What you have to do: From the text about European monarchs before World War I, return everything from "These programmes were" down to "Wilhelm in particular.", copied word for word.

Selected excerpt:
This is also the last hurrah of powerful monarchs in Europe. While Edward VII and his son George V didn’t have much overt power, as constitutional monarchs, they had even less after WWI was over. Their role was still important in terms of diplomacy, however. Edward’s ability to get on with people helped to sweeten relationships with countries such as France – a visit from Edward helped get public opinion onside before the “real diplomats” sat down at the negotiating table to discuss what became the Entente Cordiale. And George’s lifelong friendship with his cousin Tsar Nicholas helped shape the alliance between Russia and England.

At the other end of the spectrum Kaiser Wilhelm II and Tsar Nicholas were still autocratic rulers and so their personal qualities and opinions did have a large part to play in politics and foreign policy. They weren’t entirely free to do what they wished – public opinion and the opinions of their politicians did matter, but they had more genuine power than the British monarchy. And sadly neither were particularly competent. Tsar Nicholas seems to’ve epitomised “nice but dim” and combined this with a strong sense of his duty to preserve the authority of his throne. Which doesn’t end well.

The story of Wilhelm is the sort of thing that if you wrote it as fiction people wouldn’t believe it. He was the son of Victoria’s eldest daughter and she had been married off to the Kaiser Wilhelm I’s eldest son with a mission to liberalise Germany. Her husband (heir to the throne) is more liberal than his father and than Wilhelm II would turn out to be – so if only he’d lived to rule longer than a few months then history might’ve gone very differently. Wilhelm II had a very troubled relationship with his mother – he had had a difficult birth, and his left arm was damaged in the process. His mother couldn’t bear the fact that she had a crippled child, and Wilhelm himself felt inadequate – which only got worse as he got older and bought into the militaristic culture of Germany at the time. As future Kaiser he should be the epitome of perfection, and yet he was physically crippled. This sense of humiliation isn’t helped along by relations with his extended family. Edward VII was married to a Danish princess, whose sister was married to Tsar Alexander. Prussia had invaded Denmark, and defeated the Danes, in the 1860s and the Danish royal family had never forgiven them. So the two sisters would organise jolly family holidays … to which Wilhelm was not invited. He seemed to go through most of his life overcompensating for his disability and for his perceived lack of friends. He also seems to’ve been a rather nasty piece of work, too – so even tho some of it was out of his control, he did make his own problems worse.

These programmes were an interestingly different perspective on the run-up to World War I, and I realised how little I know about Germany of that era & Kaiser Wilhelm in particular.


We also finished off watching The Great British Year. This was a nature series, about the wildlife of Britain across the year. I don’t really have much to say about it – the point was very much the visuals, and they did have some spectacular footage 🙂 And there were red squirrels, but not enough of them for J’s tastes 😉


Other TV watched this week:

Episode 1 of Unnatural Histories – series about human influence on areas of the world that we traditionally think of as “untamed nature”.

Episode 1 of The First World War – a 10 part series covering the whole of the war.

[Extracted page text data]

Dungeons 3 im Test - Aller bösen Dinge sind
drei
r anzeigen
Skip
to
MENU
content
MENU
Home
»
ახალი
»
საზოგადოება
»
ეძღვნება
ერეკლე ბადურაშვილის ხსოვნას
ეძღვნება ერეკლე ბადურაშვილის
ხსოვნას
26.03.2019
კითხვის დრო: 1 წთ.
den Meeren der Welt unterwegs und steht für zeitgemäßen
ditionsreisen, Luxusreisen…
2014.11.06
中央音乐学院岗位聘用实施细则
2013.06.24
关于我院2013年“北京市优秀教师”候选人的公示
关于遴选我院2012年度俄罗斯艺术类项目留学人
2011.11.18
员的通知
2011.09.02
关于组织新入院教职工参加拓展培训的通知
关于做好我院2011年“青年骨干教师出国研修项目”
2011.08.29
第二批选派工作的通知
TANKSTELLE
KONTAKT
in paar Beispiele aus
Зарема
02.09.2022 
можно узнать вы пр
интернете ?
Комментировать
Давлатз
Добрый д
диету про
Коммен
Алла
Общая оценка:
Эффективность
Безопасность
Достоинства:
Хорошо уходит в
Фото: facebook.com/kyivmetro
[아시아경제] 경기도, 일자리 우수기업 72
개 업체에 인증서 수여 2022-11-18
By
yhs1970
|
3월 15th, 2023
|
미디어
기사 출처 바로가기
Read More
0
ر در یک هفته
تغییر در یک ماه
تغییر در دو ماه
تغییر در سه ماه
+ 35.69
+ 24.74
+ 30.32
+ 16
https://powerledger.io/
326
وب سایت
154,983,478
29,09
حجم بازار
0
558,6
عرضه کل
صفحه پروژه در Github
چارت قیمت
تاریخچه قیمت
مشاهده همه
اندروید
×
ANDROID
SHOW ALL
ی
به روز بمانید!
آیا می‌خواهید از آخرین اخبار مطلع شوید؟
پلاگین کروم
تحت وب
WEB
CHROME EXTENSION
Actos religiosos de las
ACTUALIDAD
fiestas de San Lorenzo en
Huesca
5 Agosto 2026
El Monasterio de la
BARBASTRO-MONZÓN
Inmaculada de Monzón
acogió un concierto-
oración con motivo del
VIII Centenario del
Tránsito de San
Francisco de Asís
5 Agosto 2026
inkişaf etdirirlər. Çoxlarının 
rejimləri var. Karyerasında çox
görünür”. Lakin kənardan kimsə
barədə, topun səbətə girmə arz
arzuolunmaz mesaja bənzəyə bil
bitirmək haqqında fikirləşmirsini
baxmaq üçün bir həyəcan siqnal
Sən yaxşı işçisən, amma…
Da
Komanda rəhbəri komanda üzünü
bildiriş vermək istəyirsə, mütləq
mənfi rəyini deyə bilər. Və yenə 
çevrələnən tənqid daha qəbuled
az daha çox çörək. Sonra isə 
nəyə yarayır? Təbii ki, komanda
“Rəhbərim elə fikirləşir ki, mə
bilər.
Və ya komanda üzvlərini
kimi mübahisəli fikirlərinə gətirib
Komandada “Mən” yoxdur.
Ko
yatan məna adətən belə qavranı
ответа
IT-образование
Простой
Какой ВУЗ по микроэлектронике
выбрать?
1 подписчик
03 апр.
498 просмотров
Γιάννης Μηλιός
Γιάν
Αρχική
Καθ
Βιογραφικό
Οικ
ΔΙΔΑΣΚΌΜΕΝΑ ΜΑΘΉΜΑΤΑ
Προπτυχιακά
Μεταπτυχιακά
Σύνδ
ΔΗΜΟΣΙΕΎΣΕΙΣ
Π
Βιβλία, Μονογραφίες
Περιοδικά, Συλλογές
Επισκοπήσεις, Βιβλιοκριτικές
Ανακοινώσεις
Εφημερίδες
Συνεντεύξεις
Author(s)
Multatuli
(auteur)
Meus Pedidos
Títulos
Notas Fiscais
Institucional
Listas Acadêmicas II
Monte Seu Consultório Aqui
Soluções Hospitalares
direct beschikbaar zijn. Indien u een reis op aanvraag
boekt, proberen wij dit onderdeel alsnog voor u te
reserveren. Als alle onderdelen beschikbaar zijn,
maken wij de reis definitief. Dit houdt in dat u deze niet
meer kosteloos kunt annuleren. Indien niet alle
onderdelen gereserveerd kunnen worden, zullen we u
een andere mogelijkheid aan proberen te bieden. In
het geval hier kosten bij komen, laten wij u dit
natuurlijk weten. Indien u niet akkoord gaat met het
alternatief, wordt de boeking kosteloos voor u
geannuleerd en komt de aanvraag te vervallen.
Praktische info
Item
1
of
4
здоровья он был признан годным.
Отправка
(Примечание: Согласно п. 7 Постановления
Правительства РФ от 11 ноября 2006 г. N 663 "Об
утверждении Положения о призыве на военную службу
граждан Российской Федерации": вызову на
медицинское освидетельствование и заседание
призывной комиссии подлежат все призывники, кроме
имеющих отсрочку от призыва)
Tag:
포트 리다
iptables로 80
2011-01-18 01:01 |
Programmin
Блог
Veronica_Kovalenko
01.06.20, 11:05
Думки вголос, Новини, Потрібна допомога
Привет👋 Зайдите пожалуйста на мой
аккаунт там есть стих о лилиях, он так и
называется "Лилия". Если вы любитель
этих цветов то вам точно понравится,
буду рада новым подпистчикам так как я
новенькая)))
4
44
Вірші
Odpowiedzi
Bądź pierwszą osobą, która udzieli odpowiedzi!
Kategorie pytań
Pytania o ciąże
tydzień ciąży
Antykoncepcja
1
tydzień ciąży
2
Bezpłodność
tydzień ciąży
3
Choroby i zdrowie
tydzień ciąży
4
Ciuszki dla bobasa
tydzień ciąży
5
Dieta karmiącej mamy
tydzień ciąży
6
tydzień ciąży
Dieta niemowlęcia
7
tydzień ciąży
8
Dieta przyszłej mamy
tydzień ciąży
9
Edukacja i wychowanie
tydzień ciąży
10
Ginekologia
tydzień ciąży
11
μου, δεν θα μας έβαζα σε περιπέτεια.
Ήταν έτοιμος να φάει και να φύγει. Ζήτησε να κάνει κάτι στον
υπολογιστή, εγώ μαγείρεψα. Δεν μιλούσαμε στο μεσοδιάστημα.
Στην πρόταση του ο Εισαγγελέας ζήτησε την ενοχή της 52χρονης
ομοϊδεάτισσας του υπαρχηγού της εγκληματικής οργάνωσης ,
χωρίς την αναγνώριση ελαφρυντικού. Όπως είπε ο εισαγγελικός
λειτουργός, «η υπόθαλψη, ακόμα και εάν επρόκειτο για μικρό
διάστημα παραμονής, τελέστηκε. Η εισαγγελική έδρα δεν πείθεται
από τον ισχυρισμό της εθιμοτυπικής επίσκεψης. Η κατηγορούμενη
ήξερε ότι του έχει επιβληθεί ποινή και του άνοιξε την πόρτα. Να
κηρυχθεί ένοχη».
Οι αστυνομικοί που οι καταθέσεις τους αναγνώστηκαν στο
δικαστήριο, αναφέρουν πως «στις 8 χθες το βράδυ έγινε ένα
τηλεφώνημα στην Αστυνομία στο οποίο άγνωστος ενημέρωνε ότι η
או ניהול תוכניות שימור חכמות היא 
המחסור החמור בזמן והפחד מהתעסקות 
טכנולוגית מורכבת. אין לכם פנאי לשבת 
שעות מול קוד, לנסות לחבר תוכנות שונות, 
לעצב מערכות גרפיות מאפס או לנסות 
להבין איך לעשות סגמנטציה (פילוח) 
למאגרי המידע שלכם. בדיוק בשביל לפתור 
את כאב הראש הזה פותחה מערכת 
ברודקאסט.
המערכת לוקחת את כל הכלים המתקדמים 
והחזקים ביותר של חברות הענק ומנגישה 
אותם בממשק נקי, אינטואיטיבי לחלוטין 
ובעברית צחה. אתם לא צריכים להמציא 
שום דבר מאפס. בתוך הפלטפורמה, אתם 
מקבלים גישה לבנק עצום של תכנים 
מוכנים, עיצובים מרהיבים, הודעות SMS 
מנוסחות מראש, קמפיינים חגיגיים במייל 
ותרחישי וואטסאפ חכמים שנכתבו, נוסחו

Written answer:
These programmes were an interestingly different perspective on the run-up to World War I, and I realised how little I know about Germany of that era & Kaiser Wilhelm in particular.